> Activity: Lines from the one containing "thumb ip: (60, 51)" through the end of the entries below: set them down exactly, both ends included, with nothing added.

╭──

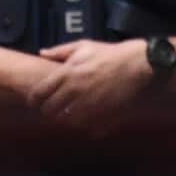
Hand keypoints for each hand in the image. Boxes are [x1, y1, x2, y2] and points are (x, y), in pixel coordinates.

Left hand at [27, 39, 152, 135]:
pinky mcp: (104, 118)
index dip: (34, 100)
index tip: (35, 101)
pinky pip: (86, 129)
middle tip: (52, 109)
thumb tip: (42, 53)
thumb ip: (60, 51)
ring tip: (70, 114)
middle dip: (48, 111)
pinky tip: (88, 119)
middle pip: (50, 111)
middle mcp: (74, 92)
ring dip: (66, 120)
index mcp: (67, 74)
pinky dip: (84, 126)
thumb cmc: (112, 55)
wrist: (141, 66)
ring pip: (66, 122)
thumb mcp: (85, 47)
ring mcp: (89, 107)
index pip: (39, 94)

╰──

> Exercise response:
thumb ip: (60, 51)
ring tip: (70, 114)
middle dip: (48, 111)
pinky tip: (88, 119)
middle pip: (50, 111)
middle mcp: (74, 92)
ring dip: (66, 120)
index mcp: (67, 74)
pinky dip: (84, 126)
thumb cmc: (112, 55)
wrist: (141, 66)
ring pip: (66, 122)
thumb mcp: (85, 47)
ring mcp: (89, 107)
index pip: (39, 94)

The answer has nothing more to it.